Feedback on the lessons, as well as the initiative, was overall positive. Teachers at NJC and AJC appreciated how the lessons exposed their students to topics beyond the A level syllabus, and engaged them in thinking across disciplines by linking medicine to, for example, ethics or economics. They found the Tembusu students well prepared in terms of content, and enthusiastic in their attempts to engage the JC students. Talks about how the arrangement could be further improved are currently in progress.
One Tembusian, Letts Tan, said: “The teaching experience in NJC was definitely one of the highlights of the module for me. I would recommend it to continue as I believe that we are not only benefiting the JC students but our very own Tembusu students as well.

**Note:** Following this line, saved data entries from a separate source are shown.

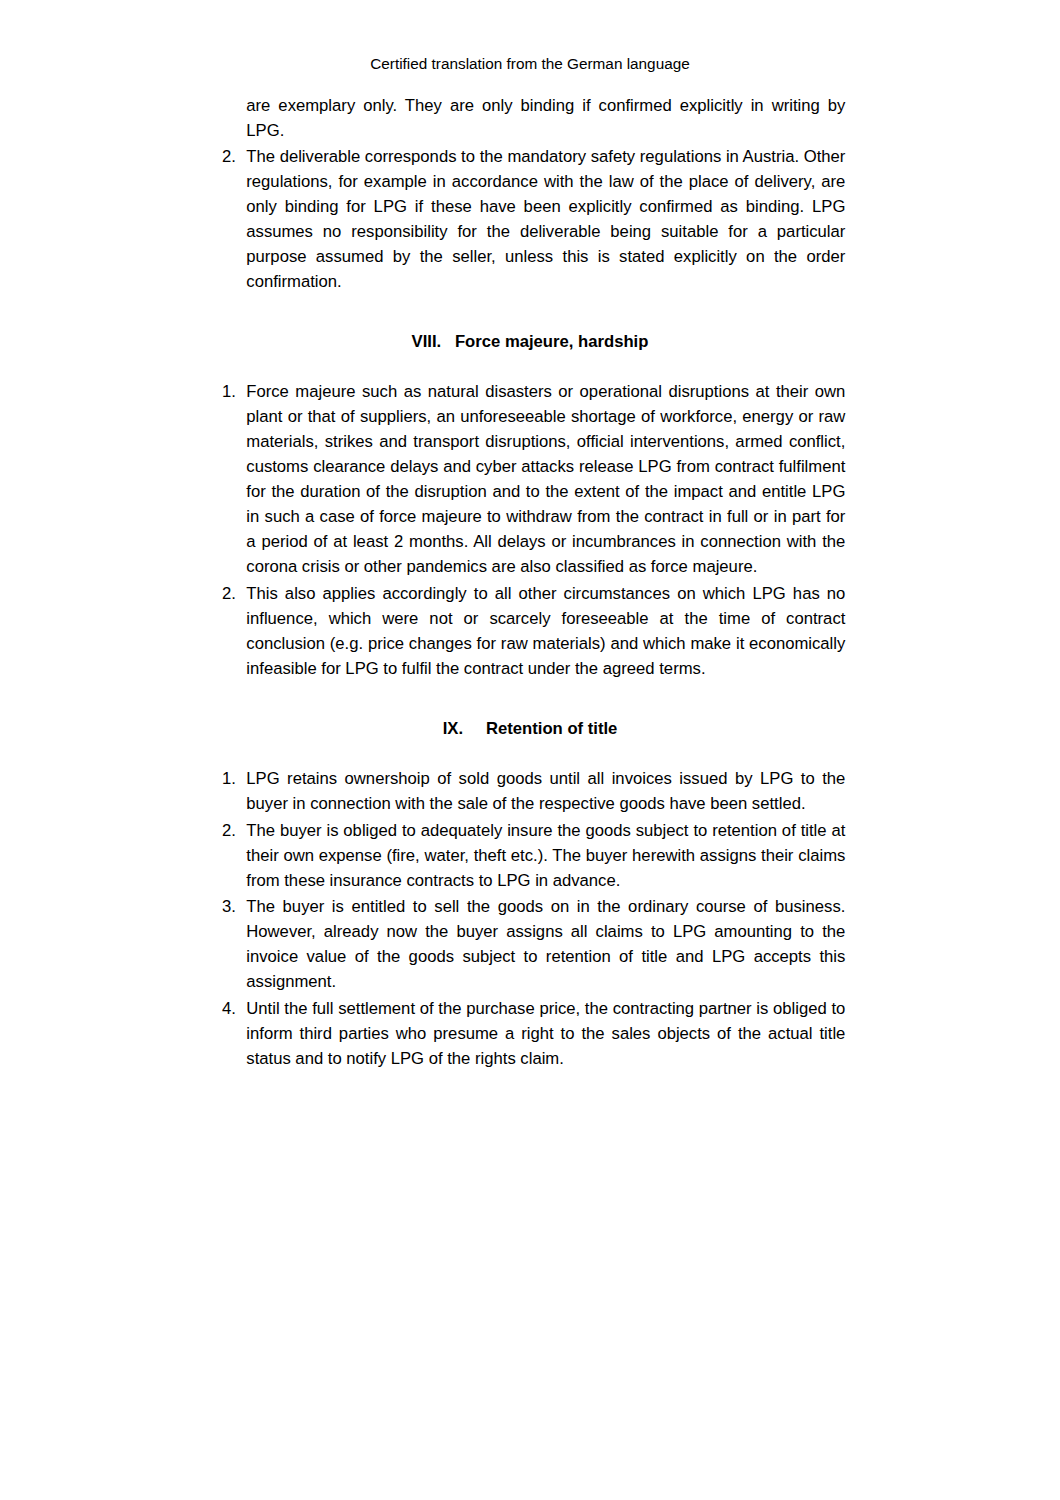Certified translation from the German language
are exemplary only. They are only binding if confirmed explicitly in writing by LPG.
The deliverable corresponds to the mandatory safety regulations in Austria. Other regulations, for example in accordance with the law of the place of delivery, are only binding for LPG if these have been explicitly confirmed as binding. LPG assumes no responsibility for the deliverable being suitable for a particular purpose assumed by the seller, unless this is stated explicitly on the order confirmation.
VIII. Force majeure, hardship
Force majeure such as natural disasters or operational disruptions at their own plant or that of suppliers, an unforeseeable shortage of workforce, energy or raw materials, strikes and transport disruptions, official interventions, armed conflict, customs clearance delays and cyber attacks release LPG from contract fulfilment for the duration of the disruption and to the extent of the impact and entitle LPG in such a case of force majeure to withdraw from the contract in full or in part for a period of at least 2 months. All delays or incumbrances in connection with the corona crisis or other pandemics are also classified as force majeure.
This also applies accordingly to all other circumstances on which LPG has no influence, which were not or scarcely foreseeable at the time of contract conclusion (e.g. price changes for raw materials) and which make it economically infeasible for LPG to fulfil the contract under the agreed terms.
IX. Retention of title
LPG retains ownershoip of sold goods until all invoices issued by LPG to the buyer in connection with the sale of the respective goods have been settled.
The buyer is obliged to adequately insure the goods subject to retention of title at their own expense (fire, water, theft etc.). The buyer herewith assigns their claims from these insurance contracts to LPG in advance.
The buyer is entitled to sell the goods on in the ordinary course of business. However, already now the buyer assigns all claims to LPG amounting to the invoice value of the goods subject to retention of title and LPG accepts this assignment.
Until the full settlement of the purchase price, the contracting partner is obliged to inform third parties who presume a right to the sales objects of the actual title status and to notify LPG of the rights claim.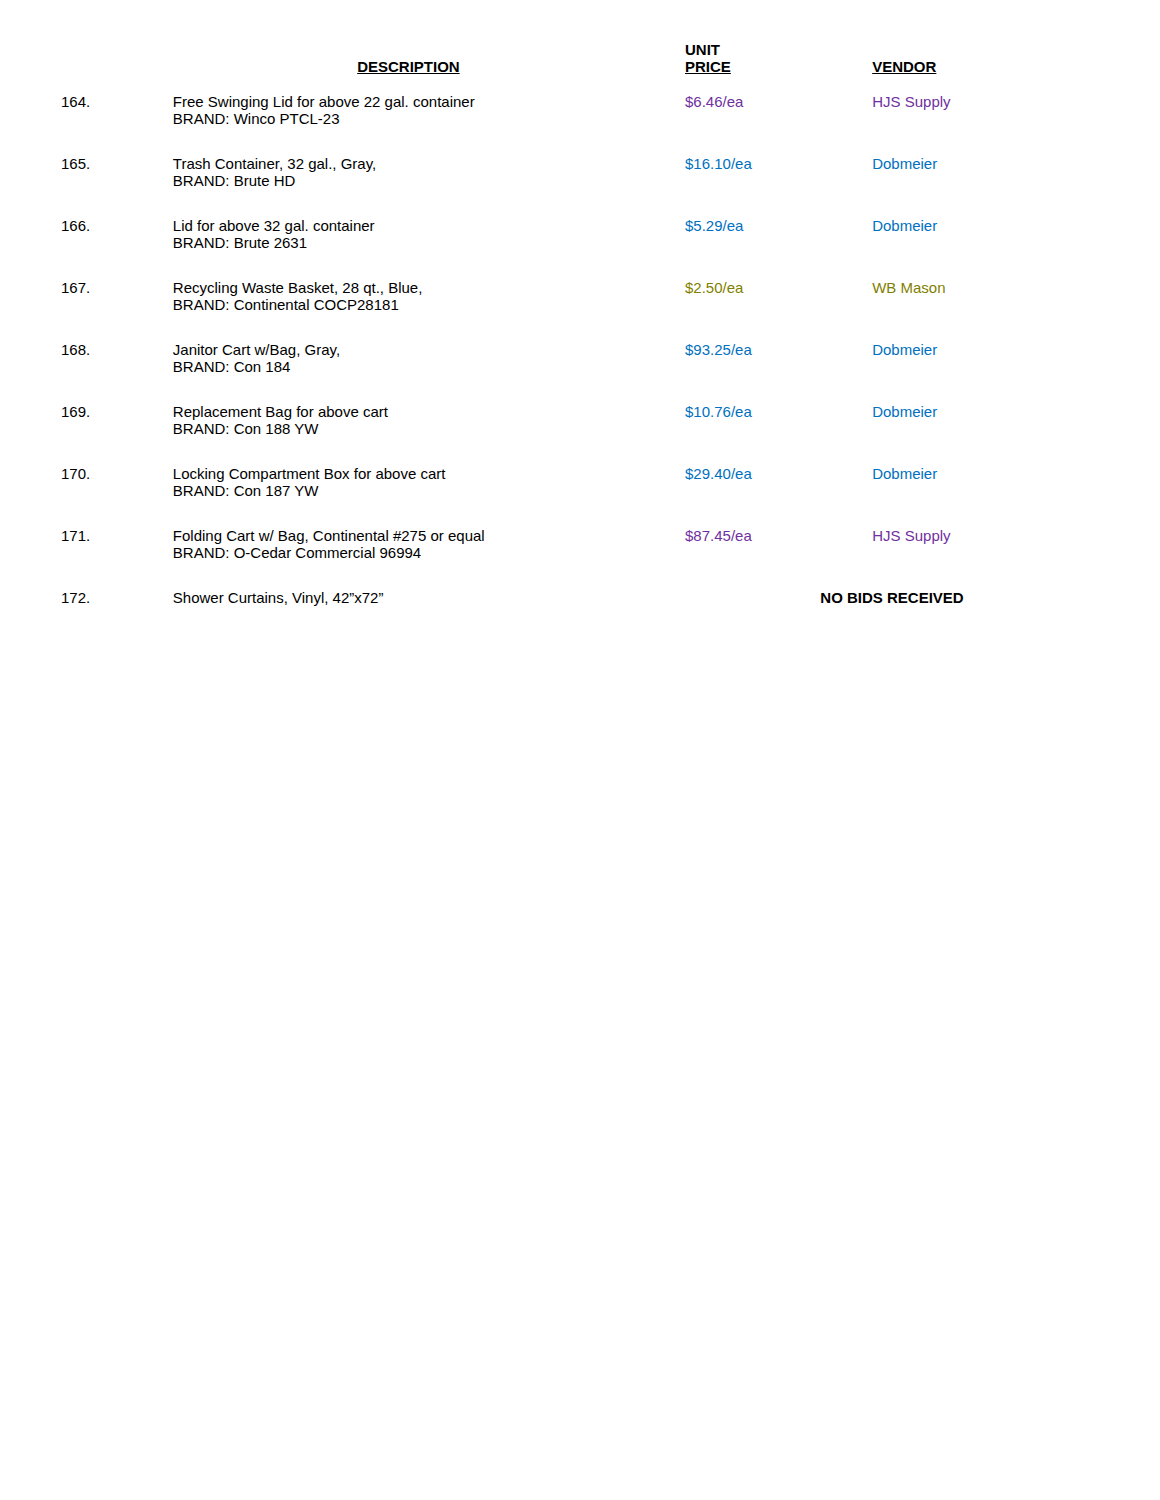| | DESCRIPTION | UNIT PRICE | VENDOR |
| --- | --- | --- | --- |
| 164. | Free Swinging Lid for above 22 gal. container BRAND: Winco PTCL-23 | $6.46/ea | HJS Supply |
| 165. | Trash Container, 32 gal., Gray, BRAND: Brute HD | $16.10/ea | Dobmeier |
| 166. | Lid for above 32 gal. container BRAND: Brute 2631 | $5.29/ea | Dobmeier |
| 167. | Recycling Waste Basket, 28 qt., Blue, BRAND: Continental COCP28181 | $2.50/ea | WB Mason |
| 168. | Janitor Cart w/Bag, Gray, BRAND: Con 184 | $93.25/ea | Dobmeier |
| 169. | Replacement Bag for above cart BRAND: Con 188 YW | $10.76/ea | Dobmeier |
| 170. | Locking Compartment Box for above cart BRAND: Con 187 YW | $29.40/ea | Dobmeier |
| 171. | Folding Cart w/ Bag, Continental #275 or equal BRAND: O-Cedar Commercial 96994 | $87.45/ea | HJS Supply |
| 172. | Shower Curtains, Vinyl, 42”x72” | NO BIDS RECEIVED |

“Pitching the lesson to students who have not been through the rigor of the entire module forces us to clarify and explain certain concepts during the delivery of the course. In that process, I believe, my team managed to learn much about bringing across complicated ideas and concepts in a coherent and clear manner.”
About the module:
Biomedicine and Singapore Society is one of Tembusu College’s longest-running Senior Seminars. It introduces students to different perspectives on what it means to “live well” – and the role of biomedicine in living well – individually and collectively in Singapore today. Students reading this module tend to be in their second year at NUS, with some in their first year, third or even fourth year of study. All come from different schools, departments and faculties. The module is taught in the form of three-hour long discussion-based seminars, coupled with a series of optional special events outside of class.